Cardiovascular diseases (CVDs) are the major cause of death worldwide, accounting for one-third of all deaths. In the Philippines, cardiovascular diseases are the biggest cause of death, with an estimated 50,000 individuals dying each year. Heart attacks and strokes are frequently caused by a combination of risk factors, such as cigarette smoking, an unhealthy diet and obesity, physical inactivity and alcohol use, hypertension, diabetes, and a high cholesterol level.
It’s never too late to start making healthy lifestyle choices for your heart. Consider the steps below to get started.
1. Eat a healthy heart-healthy diet
A heart-healthy diet includes fruits, vegetables, whole grains, legumes, and nuts. Salty meats and meals, such as ham, bacon, tocino, sausage, and hotdog, should be avoided, as well as salty foods like dried fish Season your cuisine with calamansi juice and vinegar instead of high-sodium condiments like soy sauce, fish sauce, bagoong, and ketchup. Processed, canned, and fast foods should be avoided at all costs. If you’re thirsty, replace sugary snacks like doughnuts, cookies, and the like with fresh fruit and vegetables, and sweetened drinks sodas and sweetened juices with water.
2. If you’re overweight, you should shed weight
Overweight or obesity is defined as a body mass index (BMI) of 25 or higher. The waist circumference of more than 80 cm for women and more than 90 cm for males is considered central obesity, also known as adiposity. More intra-abdominal fat has been linked to an increased risk of cardiovascular disease in people with a large waist circumference. Reduce your daily calorie consumption by 500 calories, which will result in a weekly weight loss of half to almost a kilogramme.

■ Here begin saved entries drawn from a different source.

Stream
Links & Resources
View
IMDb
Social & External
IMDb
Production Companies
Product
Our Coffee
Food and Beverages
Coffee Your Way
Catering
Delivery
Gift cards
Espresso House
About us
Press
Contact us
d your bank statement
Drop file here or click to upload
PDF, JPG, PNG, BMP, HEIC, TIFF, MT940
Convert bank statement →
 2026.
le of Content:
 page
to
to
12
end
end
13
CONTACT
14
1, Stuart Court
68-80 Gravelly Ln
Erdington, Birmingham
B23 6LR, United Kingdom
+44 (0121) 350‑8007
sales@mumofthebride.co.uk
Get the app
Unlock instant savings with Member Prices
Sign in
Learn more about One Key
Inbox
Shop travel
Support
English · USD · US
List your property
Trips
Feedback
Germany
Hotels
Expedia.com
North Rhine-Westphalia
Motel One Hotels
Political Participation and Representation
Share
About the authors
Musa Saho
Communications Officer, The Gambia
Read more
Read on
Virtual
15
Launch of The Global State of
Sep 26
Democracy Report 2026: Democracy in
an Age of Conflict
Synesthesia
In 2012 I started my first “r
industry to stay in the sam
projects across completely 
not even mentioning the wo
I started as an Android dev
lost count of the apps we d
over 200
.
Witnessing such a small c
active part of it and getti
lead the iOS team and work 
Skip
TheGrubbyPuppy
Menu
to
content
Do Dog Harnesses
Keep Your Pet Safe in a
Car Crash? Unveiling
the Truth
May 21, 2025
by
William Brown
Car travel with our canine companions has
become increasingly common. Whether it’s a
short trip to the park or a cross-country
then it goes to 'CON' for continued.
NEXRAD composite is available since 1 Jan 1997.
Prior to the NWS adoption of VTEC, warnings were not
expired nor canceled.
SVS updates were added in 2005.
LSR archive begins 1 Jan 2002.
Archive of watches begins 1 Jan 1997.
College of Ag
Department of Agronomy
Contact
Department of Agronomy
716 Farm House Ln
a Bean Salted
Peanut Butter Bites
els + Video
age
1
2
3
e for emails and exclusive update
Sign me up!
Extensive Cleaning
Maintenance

3. Increase the amount of time you spend exercising each week to at least 2.5 hours.
Physical activity can help you lose weight and control your blood pressure, cholesterol, and other blood lipids. It is preferable to participate in some form of physical activity rather than none at all. People who are inactive can start with small amounts of physical exercise (even as part of their daily routine) and gradually increase the duration, frequency, and intensity of their workouts. Every week, adults should complete at least 150 minutes of moderate physical activity (e.g., brisk walking, climbing stairs, dancing, gardening, or doing domestic activities that cause a small increase in heart rate).
4. Smoking should be avoided.
Tobacco usage and exposure to secondhand smoke are both harmful to your heart. Quitting smoking is the best gift you can give your heart in terms of health, with immediate and long-term benefits such as a ten-year increase in life expectancy. After a year of not smoking, the risk of heart disease is nearly half that of a smoker. The risk of heart disease is the same after quitting smoking for fifteen years as it is for nonsmokers.
5. Avoid consuming alcoholic
More than 200 diseases and injuries have been related to alcohol intake, including cardiovascular ailments. While the majority of Filipinos claim to just drink once in a while, binge drinking is highly common in the country. Because there is no such thing as a safe level of alcohol consumption, it is best to avoid it altogether to protect your heart.
6. Have your blood pressure and sugar levels monitored on a regular basis
Maintaining a healthy heart requires regular blood pressure and blood sugar monitoring by a health practitioner. Even if you have high blood pressure, you may not be aware of any signs that could be harmful to your heart. If you have behavioural risks (unhealthy food, physical inactivity, cigarette and alcohol use), talk to your health care provider so they can help you plan the lifestyle changes you need to re-establish your heart’s health. If you have hypertension or diabetes, work with your doctor to set goals and make sure you take your meds on a regular basis. Invite your family and friends to join you in your quest for a healthier heart.